Le 26 juillet 2026, le Comité du patrimoine mondial de l’UNESCO a inscrit les anciennes capitales d’Asuka et de Fujiwara sur la Liste du patrimoine mondial. Situé dans la partie méridionale du bassin de Nara, cet ensemble constitue un témoignage majeur de la période durant laquelle se mettent progressivement en place les structures politiques, administratives et religieuses de l’État japonais.
À retenir : avec cette nouvelle inscription, le Japon compte désormais 27 biens inscrits au patrimoine mondial de l’UNESCO, dont 22 biens culturels.
Deux capitales au cœur de la formation du Japon ancien
Asuka et Fujiwara correspondent à deux centres politiques successifs qui ont joué un rôle déterminant dans l’histoire ancienne de l’archipel japonais.
La période associée à Asuka s’étend principalement de 588 à 694, avant que Fujiwara ne devienne le centre du pouvoir entre 694 et 710. Cette séquence historique précède directement l’installation de la capitale à Nara, puis, quelques décennies plus tard, le développement de Kyoto comme centre politique durable du pays.
L’ensemble inscrit par l’UNESCO regroupe dix-neuf composantes. On y trouve notamment des vestiges de palais et de bâtiments administratifs, des temples bouddhistes ainsi que des tumulus funéraires.
L’émergence d’un État centralisé
L’intérêt historique d’Asuka et de Fujiwara dépasse largement la seule conservation de vestiges archéologiques. Ces sites permettent d’observer la transformation progressive du pouvoir politique japonais et l’apparition d’un système de gouvernement davantage centralisé.
Cette transformation s’accompagne notamment de l’adoption du ritsuryō, un système juridique et administratif inspiré de modèles continentaux. Il contribue à organiser le gouvernement, l’administration du territoire et les rapports entre le pouvoir central et les populations.
L’UNESCO souligne ainsi que les vestiges d’Asuka et de Fujiwara permettent de comprendre l’introduction puis la consolidation de plusieurs éléments fondamentaux du gouvernement centralisé dans l’archipel.
Un Japon ancien profondément connecté à l’Asie
Cette inscription rappelle également que la formation du Japon ancien ne s’est pas déroulée de manière isolée.

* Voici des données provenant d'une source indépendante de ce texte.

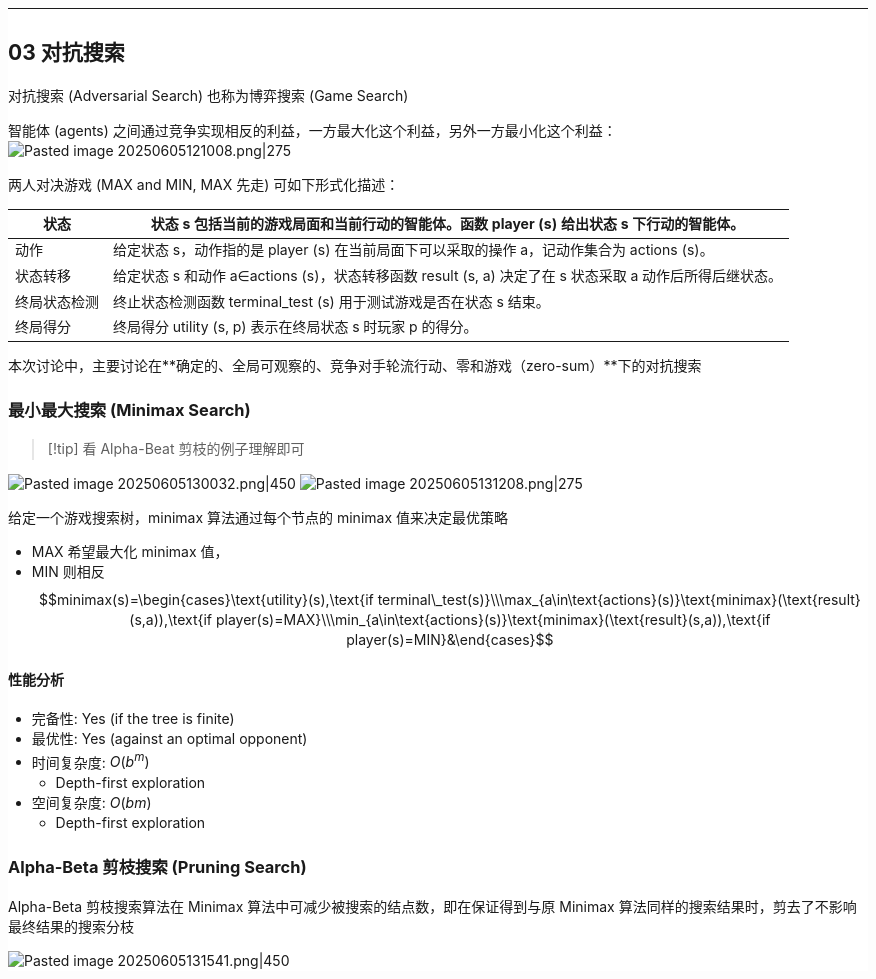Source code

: 
---
## 03 对抗搜索

对抗搜索 (Adversarial Search) 也称为博弈搜索 (Game Search)

智能体 (agents) 之间通过竞争实现相反的利益，一方最大化这个利益，另外一方最小化这个利益：
![Pasted image 20250605121008.png|275](/img/user/CS3022F%20%E4%BA%BA%E5%B7%A5%E6%99%BA%E8%83%BD%20AI/public/Pasted%20image%2020250605121008.png)


两人对决游戏 (MAX and MIN, MAX 先走) 可如下形式化描述：

| 状态 | 状态 s 包括当前的游戏局面和当前行动的智能体。函数 player (s) 给出状态 s 下行动的智能体。 |
| --- | --- |
| 动作 | 给定状态 s，动作指的是 player (s) 在当前局面下可以采取的操作 a，记动作集合为 actions (s)。 |
| 状态转移 | 给定状态 s 和动作 a∈actions (s)，状态转移函数 result (s, a) 决定了在 s 状态采取 a 动作后所得后继状态。 |
| 终局状态检测 | 终止状态检测函数 terminal_test (s) 用于测试游戏是否在状态 s 结束。 |
| 终局得分 | 终局得分 utility (s, p) 表示在终局状态 s 时玩家 p 的得分。 |

本次讨论中，主要讨论在**确定的、全局可观察的、竞争对手轮流行动、零和游戏（zero-sum）**下的对抗搜索

### 最小最大搜索 (Minimax Search)

> [!tip] 看 Alpha-Beat 剪枝的例子理解即可


![Pasted image 20250605130032.png|450](/img/user/CS3022F%20%E4%BA%BA%E5%B7%A5%E6%99%BA%E8%83%BD%20AI/public/Pasted%20image%2020250605130032.png)
![Pasted image 20250605131208.png|275](/img/user/CS3022F%20%E4%BA%BA%E5%B7%A5%E6%99%BA%E8%83%BD%20AI/public/Pasted%20image%2020250605131208.png)


给定一个游戏搜索树，minimax 算法通过每个节点的 minimax 值来决定最优策略
- MAX 希望最大化 minimax 值，
- MIN 则相反
$$minimax(s)=\begin{cases}\text{utility}(s),\text{if terminal\_test(s)}\\\max_{a\in\text{actions}(s)}\text{minimax}(\text{result}(s,a)),\text{if player(s)=MAX}\\\min_{a\in\text{actions}(s)}\text{minimax}(\text{result}(s,a)),\text{if player(s)=MIN}&\end{cases}$$

#### 性能分析

- 完备性: Yes (if the tree is finite)
- 最优性: Yes (against an optimal opponent)
- 时间复杂度: $O (b^m)$
	- Depth-first exploration
- 空间复杂度: $O (bm)$
	- Depth-first exploration

### Alpha-Beta 剪枝搜索 (Pruning Search)

Alpha-Beta 剪枝搜索算法在 Minimax 算法中可减少被搜索的结点数，即在保证得到与原 Minimax 算法同样的搜索结果时，剪去了不影响最终结果的搜索分枝

![Pasted image 20250605131541.png|450](/img/user/CS3022F%20%E4%BA%BA%E5%B7%A5%E6%99%BA%E8%83%BD%20AI/public/Pasted%20image%2020250605131541.png)
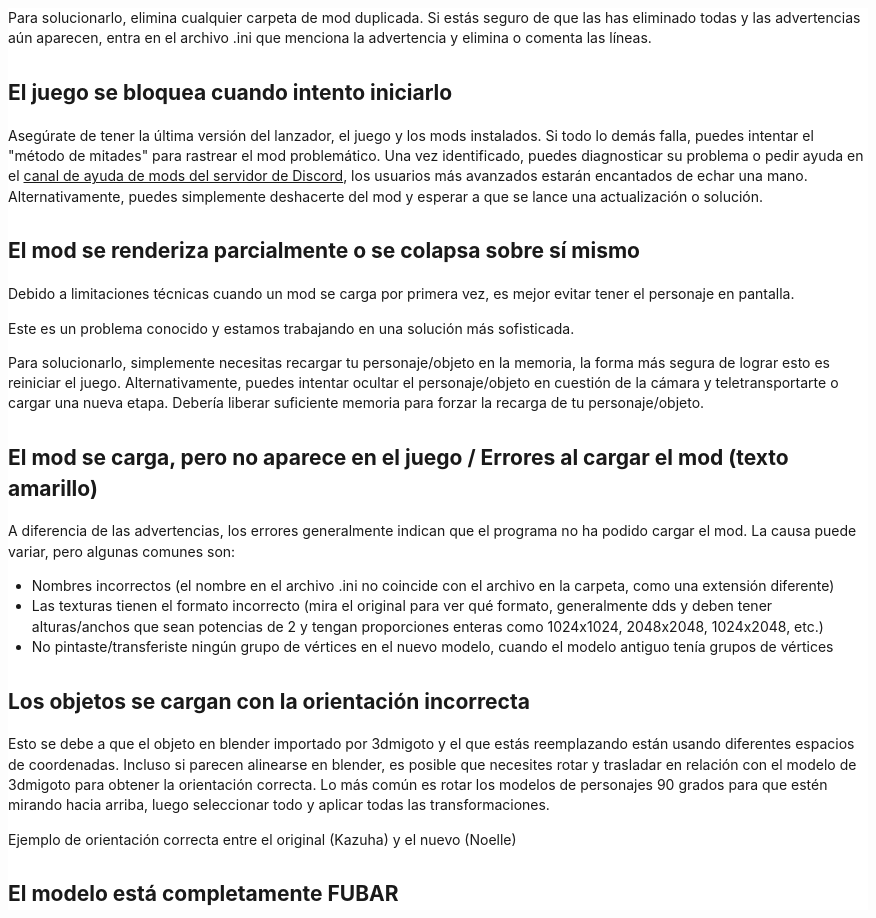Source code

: Para solucionarlo, elimina cualquier carpeta de mod duplicada. Si estás seguro de que las has eliminado todas y las advertencias aún aparecen, entra en el archivo .ini que menciona la advertencia y elimina o comenta las líneas.

## El juego se bloquea cuando intento iniciarlo

Asegúrate de tener la última versión del lanzador, el juego y los mods instalados. Si todo lo demás falla, puedes intentar el "método de mitades" para rastrear el mod problemático. Una vez identificado, puedes diagnosticar su problema o pedir ayuda en el [canal de ayuda de mods del servidor de Discord](https://discord.com/channels/971945032552697897/995556765179596890), los usuarios más avanzados estarán encantados de echar una mano. Alternativamente, puedes simplemente deshacerte del mod y esperar a que se lance una actualización o solución.

## El mod se renderiza parcialmente o se colapsa sobre sí mismo

Debido a limitaciones técnicas cuando un mod se carga por primera vez, es mejor evitar tener el personaje en pantalla.

Este es un problema conocido y estamos trabajando en una solución más sofisticada.

Para solucionarlo, simplemente necesitas recargar tu personaje/objeto en la memoria, la forma más segura de lograr esto es reiniciar el juego. Alternativamente, puedes intentar ocultar el personaje/objeto en cuestión de la cámara y teletransportarte o cargar una nueva etapa. Debería liberar suficiente memoria para forzar la recarga de tu personaje/objeto.

## El mod se carga, pero no aparece en el juego / Errores al cargar el mod (texto amarillo)

A diferencia de las advertencias, los errores generalmente indican que el programa no ha podido cargar el mod. La causa puede variar, pero algunas comunes son:

- Nombres incorrectos (el nombre en el archivo .ini no coincide con el archivo en la carpeta, como una extensión diferente)
- Las texturas tienen el formato incorrecto (mira el original para ver qué formato, generalmente dds y deben tener alturas/anchos que sean potencias de 2 y tengan proporciones enteras como 1024x1024, 2048x2048, 1024x2048, etc.)
- No pintaste/transferiste ningún grupo de vértices en el nuevo modelo, cuando el modelo antiguo tenía grupos de vértices

## Los objetos se cargan con la orientación incorrecta

Esto se debe a que el objeto en blender importado por 3dmigoto y el que estás reemplazando están usando diferentes espacios de coordenadas. Incluso si parecen alinearse en blender, es posible que necesites rotar y trasladar en relación con el modelo de 3dmigoto para obtener la orientación correcta. Lo más común es rotar los modelos de personajes 90 grados para que estén mirando hacia arriba, luego seleccionar todo y aplicar todas las transformaciones.

Ejemplo de orientación correcta entre el original (Kazuha) y el nuevo (Noelle)

## El modelo está completamente FUBAR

Les évolutions politiques, religieuses et administratives de cette époque sont étroitement liées aux échanges entretenus avec la péninsule coréenne et la Chine. Les modèles institutionnels venus du continent sont progressivement adaptés aux réalités de l’archipel japonais.
Le développement du bouddhisme constitue l’une des manifestations les plus visibles de ces circulations culturelles. Asuka abrite notamment le site d’Asuka-dera, considéré comme le premier grand temple bouddhique du Japon.
Un héritage qui dépasse Asuka et Fujiwara
Les transformations engagées durant cette période influenceront profondément les capitales japonaises qui suivront.
L’organisation politique et urbaine développée à Asuka puis à Fujiwara participe ainsi à la formation des modèles qui seront ensuite déployés à Nara et à Kyoto. L’inscription au patrimoine mondial permet donc de mettre en lumière une période charnière, souvent moins connue internationalement que celles associées aux grandes capitales historiques japonaises.
En reconnaissant leur valeur universelle exceptionnelle, l’UNESCO consacre non seulement un ensemble archéologique majeur, mais également un témoignage de la manière dont le Japon s’est progressivement constitué comme État au sein d’un espace est-asiatique marqué par d’importantes circulations politiques, religieuses et culturelles.
Sources : Centre du patrimoine mondial de l’UNESCO ; Agence japonaise pour les Affaires culturelles ; ministère japonais des Affaires étrangères.